VLMs combine image and text processing to solve complex tasks, such as describing images or answering questions about visual content. COLORBENCH, developed by a research team at the University of Maryland, is the first benchmark specifically dedicated to the color perception of these models. It comprises eleven tasks with a total of 1,448 instances and 5,814 image-text queries, covering three main dimensions: color perception, color understanding, and robustness to color changes.

The tasks range from simple color recognition and estimation of color proportions to counting objects with specific colors and resilience to known optical illusions. One example: The models must deliver consistent results when certain image segments are rotated through different colors. Another test examines how well the models can recognize colors under conditions of simulated color blindness.

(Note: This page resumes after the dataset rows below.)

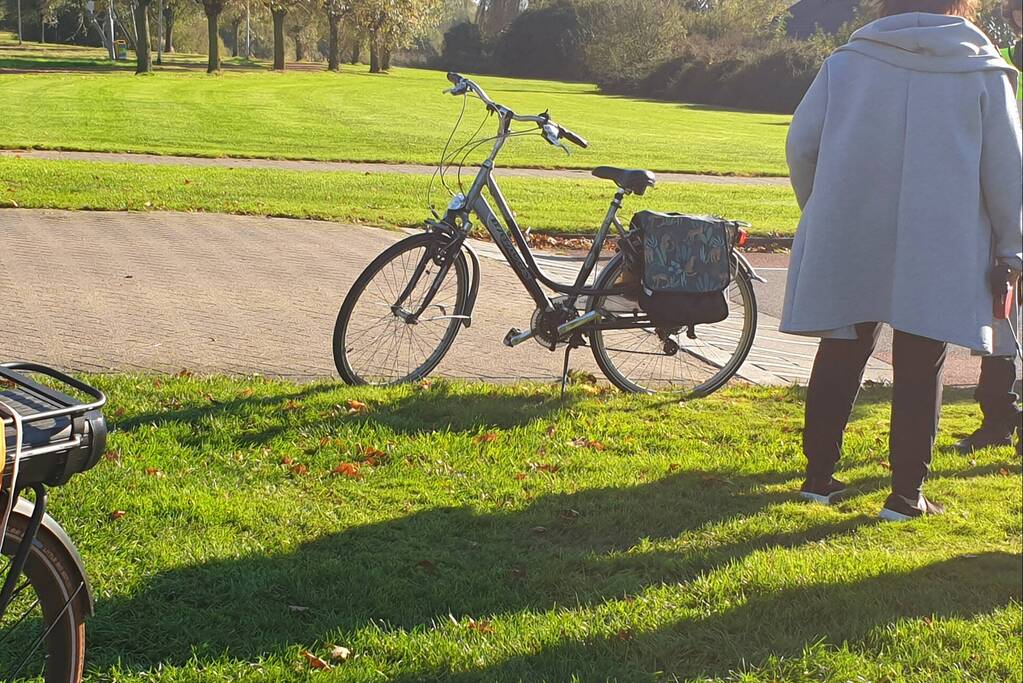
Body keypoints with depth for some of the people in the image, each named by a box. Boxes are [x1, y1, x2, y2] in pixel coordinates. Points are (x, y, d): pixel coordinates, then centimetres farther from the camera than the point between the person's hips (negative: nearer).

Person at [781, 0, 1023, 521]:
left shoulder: (846, 62, 2)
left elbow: (801, 143, 3)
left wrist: (820, 212, 18)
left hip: (847, 247, 2)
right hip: (940, 255, -2)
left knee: (839, 358, 14)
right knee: (919, 371, 6)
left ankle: (819, 475, 19)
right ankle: (907, 495, 8)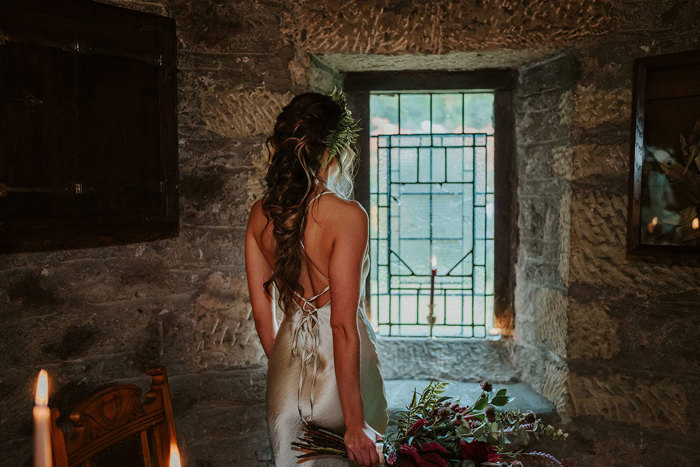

32 common VLMs, including GPT-4o, Gemini 2, and various open-source models with up to 78 billion parameters, were tested with COLORBENCH. The results show that larger models generally perform better, but the effect is less pronounced than with other benchmarks. The performance difference between open-source and proprietary models is also comparatively small.

All tested models showed particularly weak performance in tasks such as counting colors or tests for color blindness, with accuracy often below 30%. Even in color extraction, where the models were supposed to identify specific HSV or RGB values, large models mostly achieved only mediocre results. They performed better in tasks that involved object recognition or color recognition in the context of objects. The researchers attribute this to the nature of the training data.

Interestingly, color information can also mislead VLMs. In tasks with optical illusions or camouflaged objects, the performance of the models improved when the images were converted to grayscale. This suggests that color information was misleading rather than helpful in these cases. Conversely, some tasks could not be meaningfully solved without color information.

The study also found that Chain-of-Thought (CoT) Reasoning not only increased performance in reasoning tasks but also robustness to color changes – even though only the image colors and not the questions were changed. With CoT prompting, for example, the robustness value of GPT-4o increased from 46.2% to 69.9%.

A structural problem of current VLMs identified by the researchers is the limited scaling of the vision encoders. The performance of the models correlated more strongly with the size of the language model than with the size of the vision encoder. Most vision encoders are relatively small, with 300 to 400 million parameters, which limits the assessment of their role in color understanding. The team therefore recommends further development of the visual components.

COLORBENCH is publicly available and aims to support the development of more color-sensitive and robust vision-language systems. Future versions of the benchmark are planned to include tasks that combine color with texture, shape, and spatial relationships.